--- Source material Enclosed Below ---

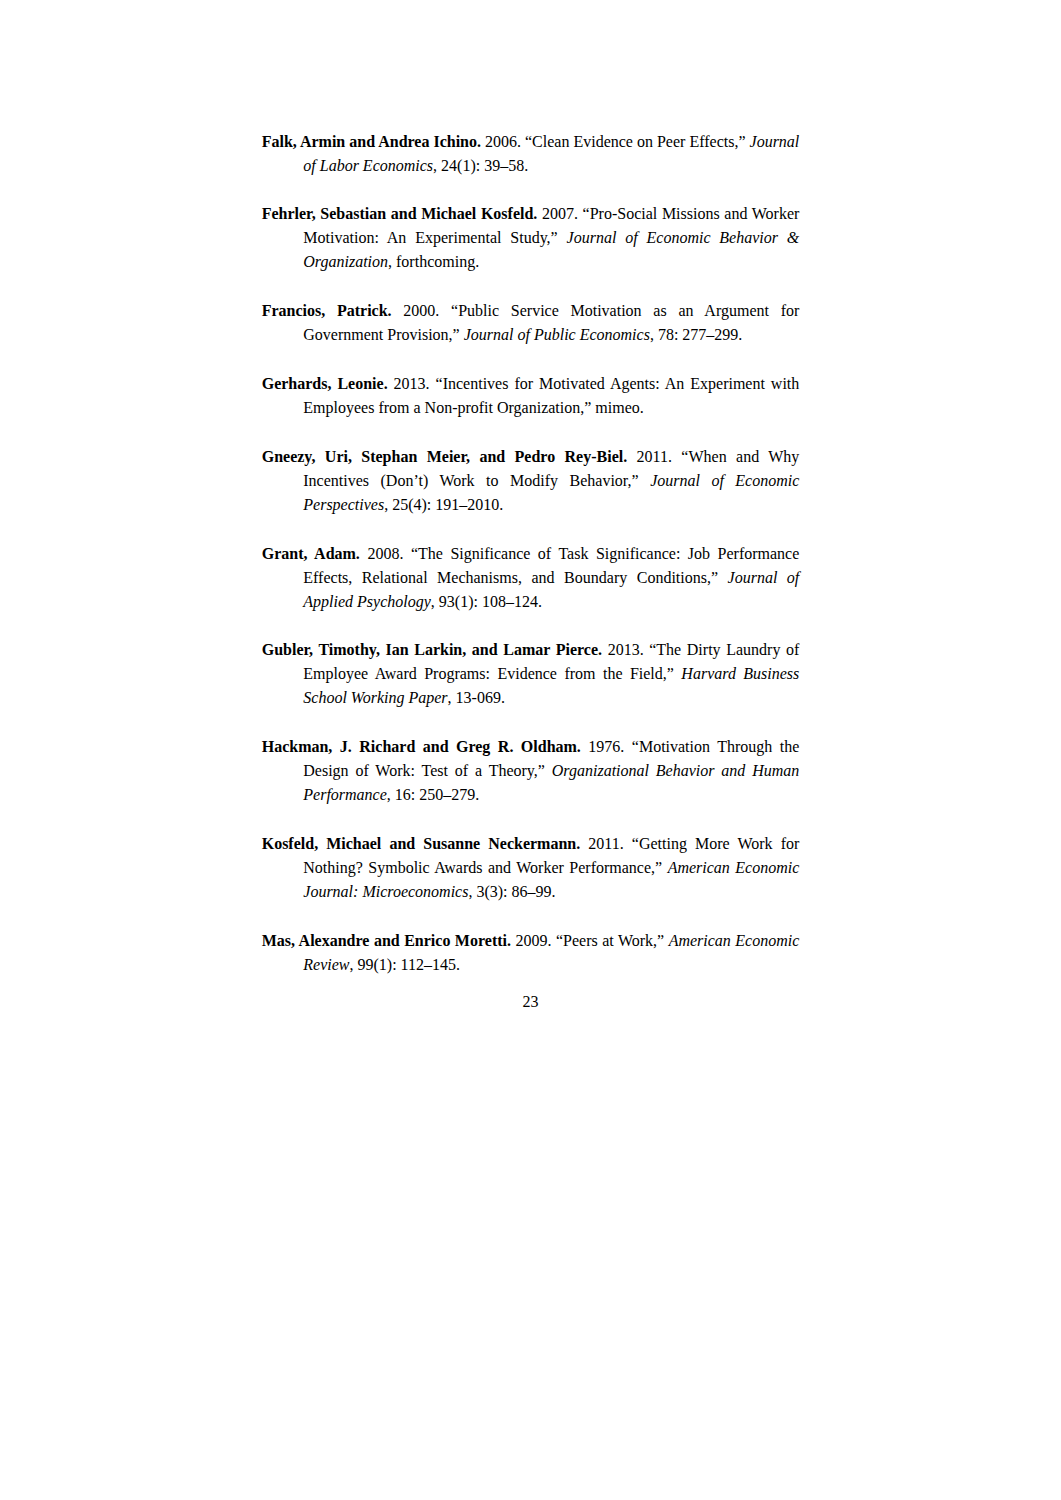Falk, Armin and Andrea Ichino. 2006. “Clean Evidence on Peer Effects,” Journal of Labor Economics, 24(1): 39–58.
Fehrler, Sebastian and Michael Kosfeld. 2007. “Pro-Social Missions and Worker Motivation: An Experimental Study,” Journal of Economic Behavior & Organization, forthcoming.
Francios, Patrick. 2000. “Public Service Motivation as an Argument for Government Provision,” Journal of Public Economics, 78: 277–299.
Gerhards, Leonie. 2013. “Incentives for Motivated Agents: An Experiment with Employees from a Non-profit Organization,” mimeo.
Gneezy, Uri, Stephan Meier, and Pedro Rey-Biel. 2011. “When and Why Incentives (Don’t) Work to Modify Behavior,” Journal of Economic Perspectives, 25(4): 191–2010.
Grant, Adam. 2008. “The Significance of Task Significance: Job Performance Effects, Relational Mechanisms, and Boundary Conditions,” Journal of Applied Psychology, 93(1): 108–124.
Gubler, Timothy, Ian Larkin, and Lamar Pierce. 2013. “The Dirty Laundry of Employee Award Programs: Evidence from the Field,” Harvard Business School Working Paper, 13-069.
Hackman, J. Richard and Greg R. Oldham. 1976. “Motivation Through the Design of Work: Test of a Theory,” Organizational Behavior and Human Performance, 16: 250–279.
Kosfeld, Michael and Susanne Neckermann. 2011. “Getting More Work for Nothing? Symbolic Awards and Worker Performance,” American Economic Journal: Microeconomics, 3(3): 86–99.
Mas, Alexandre and Enrico Moretti. 2009. “Peers at Work,” American Economic Review, 99(1): 112–145.
23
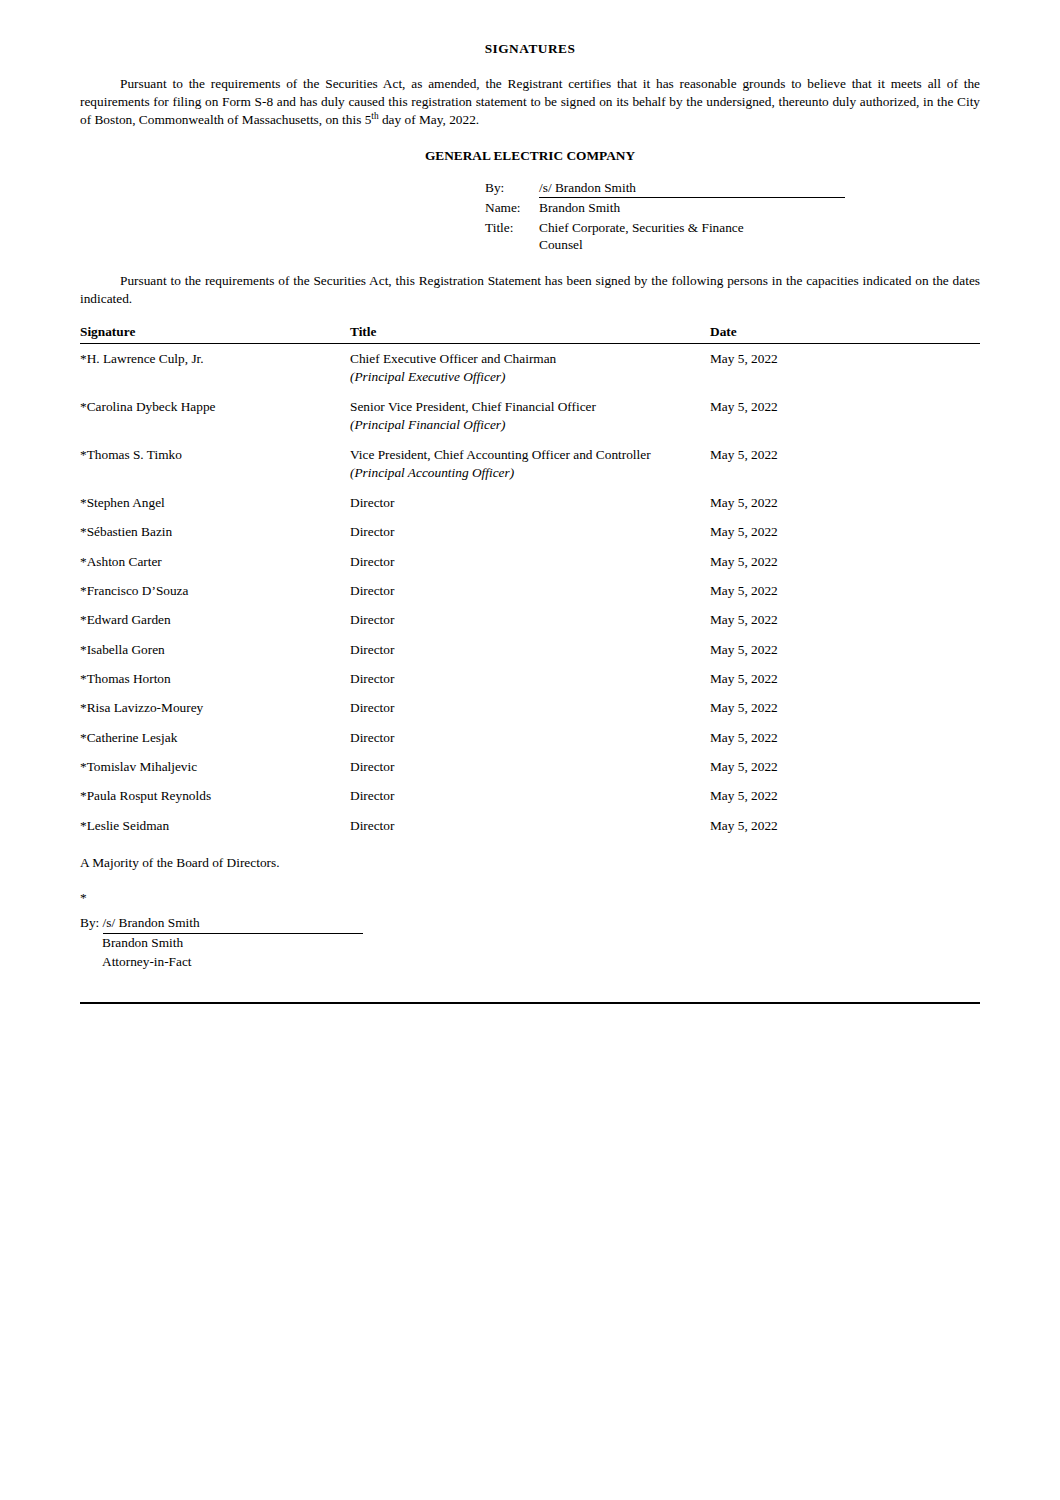SIGNATURES
Pursuant to the requirements of the Securities Act, as amended, the Registrant certifies that it has reasonable grounds to believe that it meets all of the requirements for filing on Form S-8 and has duly caused this registration statement to be signed on its behalf by the undersigned, thereunto duly authorized, in the City of Boston, Commonwealth of Massachusetts, on this 5th day of May, 2022.
GENERAL ELECTRIC COMPANY
| By: | /s/ Brandon Smith |
| Name: | Brandon Smith |
| Title: | Chief Corporate, Securities & Finance Counsel |
Pursuant to the requirements of the Securities Act, this Registration Statement has been signed by the following persons in the capacities indicated on the dates indicated.
| Signature | Title | Date |
| --- | --- | --- |
| *H. Lawrence Culp, Jr. | Chief Executive Officer and Chairman (Principal Executive Officer) | May 5, 2022 |
| *Carolina Dybeck Happe | Senior Vice President, Chief Financial Officer (Principal Financial Officer) | May 5, 2022 |
| *Thomas S. Timko | Vice President, Chief Accounting Officer and Controller (Principal Accounting Officer) | May 5, 2022 |
| *Stephen Angel | Director | May 5, 2022 |
| *Sébastien Bazin | Director | May 5, 2022 |
| *Ashton Carter | Director | May 5, 2022 |
| *Francisco D’Souza | Director | May 5, 2022 |
| *Edward Garden | Director | May 5, 2022 |
| *Isabella Goren | Director | May 5, 2022 |
| *Thomas Horton | Director | May 5, 2022 |
| *Risa Lavizzo-Mourey | Director | May 5, 2022 |
| *Catherine Lesjak | Director | May 5, 2022 |
| *Tomislav Mihaljevic | Director | May 5, 2022 |
| *Paula Rosput Reynolds | Director | May 5, 2022 |
| *Leslie Seidman | Director | May 5, 2022 |
A Majority of the Board of Directors.
*
By: /s/ Brandon Smith
Brandon Smith
Attorney-in-Fact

--- End of Enclosed Source material ---

- [Activity]
Give the records again exactly, minus the pictures.

- [Written solution]
Falk, Armin and Andrea Ichino. 2006. “Clean Evidence on Peer Effects,” Journal of Labor Economics, 24(1): 39–58.
Fehrler, Sebastian and Michael Kosfeld. 2007. “Pro-Social Missions and Worker Motivation: An Experimental Study,” Journal of Economic Behavior & Organization, forthcoming.
Francios, Patrick. 2000. “Public Service Motivation as an Argument for Government Provision,” Journal of Public Economics, 78: 277–299.
Gerhards, Leonie. 2013. “Incentives for Motivated Agents: An Experiment with Employees from a Non-profit Organization,” mimeo.
Gneezy, Uri, Stephan Meier, and Pedro Rey-Biel. 2011. “When and Why Incentives (Don’t) Work to Modify Behavior,” Journal of Economic Perspectives, 25(4): 191–2010.
Grant, Adam. 2008. “The Significance of Task Significance: Job Performance Effects, Relational Mechanisms, and Boundary Conditions,” Journal of Applied Psychology, 93(1): 108–124.
Gubler, Timothy, Ian Larkin, and Lamar Pierce. 2013. “The Dirty Laundry of Employee Award Programs: Evidence from the Field,” Harvard Business School Working Paper, 13-069.
Hackman, J. Richard and Greg R. Oldham. 1976. “Motivation Through the Design of Work: Test of a Theory,” Organizational Behavior and Human Performance, 16: 250–279.
Kosfeld, Michael and Susanne Neckermann. 2011. “Getting More Work for Nothing? Symbolic Awards and Worker Performance,” American Economic Journal: Microeconomics, 3(3): 86–99.
Mas, Alexandre and Enrico Moretti. 2009. “Peers at Work,” American Economic Review, 99(1): 112–145.
23
SIGNATURES
Pursuant to the requirements of the Securities Act, as amended, the Registrant certifies that it has reasonable grounds to believe that it meets all of the requirements for filing on Form S-8 and has duly caused this registration statement to be signed on its behalf by the undersigned, thereunto duly authorized, in the City of Boston, Commonwealth of Massachusetts, on this 5th day of May, 2022.
GENERAL ELECTRIC COMPANY
| By: | /s/ Brandon Smith |
| Name: | Brandon Smith |
| Title: | Chief Corporate, Securities & Finance Counsel |
Pursuant to the requirements of the Securities Act, this Registration Statement has been signed by the following persons in the capacities indicated on the dates indicated.
| Signature | Title | Date |
| --- | --- | --- |
| *H. Lawrence Culp, Jr. | Chief Executive Officer and Chairman (Principal Executive Officer) | May 5, 2022 |
| *Carolina Dybeck Happe | Senior Vice President, Chief Financial Officer (Principal Financial Officer) | May 5, 2022 |
| *Thomas S. Timko | Vice President, Chief Accounting Officer and Controller (Principal Accounting Officer) | May 5, 2022 |
| *Stephen Angel | Director | May 5, 2022 |
| *Sébastien Bazin | Director | May 5, 2022 |
| *Ashton Carter | Director | May 5, 2022 |
| *Francisco D’Souza | Director | May 5, 2022 |
| *Edward Garden | Director | May 5, 2022 |
| *Isabella Goren | Director | May 5, 2022 |
| *Thomas Horton | Director | May 5, 2022 |
| *Risa Lavizzo-Mourey | Director | May 5, 2022 |
| *Catherine Lesjak | Director | May 5, 2022 |
| *Tomislav Mihaljevic | Director | May 5, 2022 |
| *Paula Rosput Reynolds | Director | May 5, 2022 |
| *Leslie Seidman | Director | May 5, 2022 |
A Majority of the Board of Directors.
*
By: /s/ Brandon Smith
Brandon Smith
Attorney-in-Fact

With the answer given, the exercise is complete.